Las caries son zonas dañadas de forma permanente en la superficie de los dientes que se convierten en pequeñas aberturas u orificios. Las caries se producen a causa de una combinación de factores, como bacterias en la boca, ingesta frecuente de tentempiés, bebidas azucaradas y limpieza dental deficiente.

Las caries dentales son uno de los problemas de salud más frecuentes en el mundo. Aparecen con especial frecuencia en los niños, adolescentes y adultos mayores. Sin embargo, todas las personas que tienen dientes pueden tener caries, incluso los bebés.

  • Dolor de muelas, dolor repentino o dolor que se produce sin causa aparente.
  • Sensibilidad en los dientes.
  • Dolor leve a agudo cuando comes o bebes algo dulce, caliente o frío.
  • Agujeros u hoyos visibles en los dientes.
  • Manchado marrón, negro o blanco en cualquier superficie de un diente.
  • Dolor cuando muerdes.
Las caries dentales son un proceso que ocurre con el tiempo. Así es cómo se forman las caries dentales: Formación de placa: La placa dental es una película transparente pegajosa que recubre los dientes. Se genera por comer muchos azúcares y almidones además no lavarse bien los dientes.
Ataques de placa: Los ácidos de la placa eliminan los minerales del esmalte externo y duro de los dientes. Esta erosión provoca aberturas u orificios diminutos en el esmalte, la primera etapa de las caries. Una vez que se desgastan partes del esmalte, las bacterias y el ácido llegan a la siguiente capa de los dientes, denominada «dentina». La dentina tiene pequeños tubos que se comunican directamente con el nervio del diente y provocan sensibilidad.
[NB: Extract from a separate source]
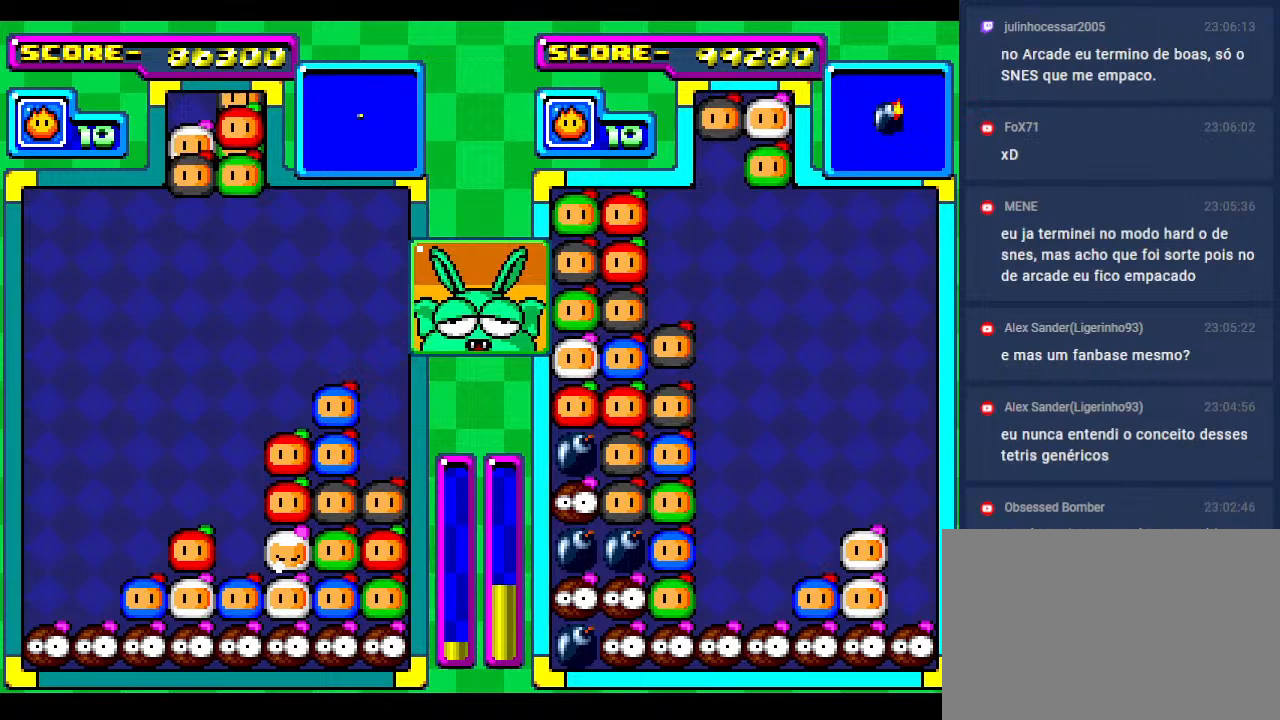
{"buttons": ["DPAD_LEFT"], "events": [[217, "DPAD_LEFT", "down"], [367, "DPAD_DOWN", "down"], [367, "DPAD_LEFT", "up"], [500, "DPAD_DOWN", "up"], [500, "DPAD_LEFT", "down"]]}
Destrucción continua: A medida que se forman las caries dentales, las bacterias y el ácido continúan su marcha a través de los dientes, trasladándose luego al material interior del diente (pulpa) que contiene nervios y vasos sanguíneos. La pulpa se inflama e irrita a causa de las bacterias. Dado que no hay espacio para que la inflamación se expanda en el interior de un diente, el nervio se oprime, lo que provoca dolor.
Las caries dentales son tan frecuentes que es posible que no les des importancia. Es posible que pienses que no importa si los niños tienen caries en los dientes de leche. Sin embargo, las caries dentales pueden tener complicaciones graves y duraderas, incluso para aquellos niños que aún no tienen los dientes permanentes. Las complicaciones de las caries pueden comprender:
  • Absceso dental.
  • Inflamación o pus alrededor de un diente.
  • Dientes rotos o dañados.
  • Problemas para masticar.
  • Cambios de posición de los dientes después de haber perdido un diente.
Cuando las caries son graves, es posible que tengas:
  • Dolor que interfiere en la vida cotidiana.
  • Adelgazamiento o problemas de nutrición como dolor o dificultad para comer o masticar.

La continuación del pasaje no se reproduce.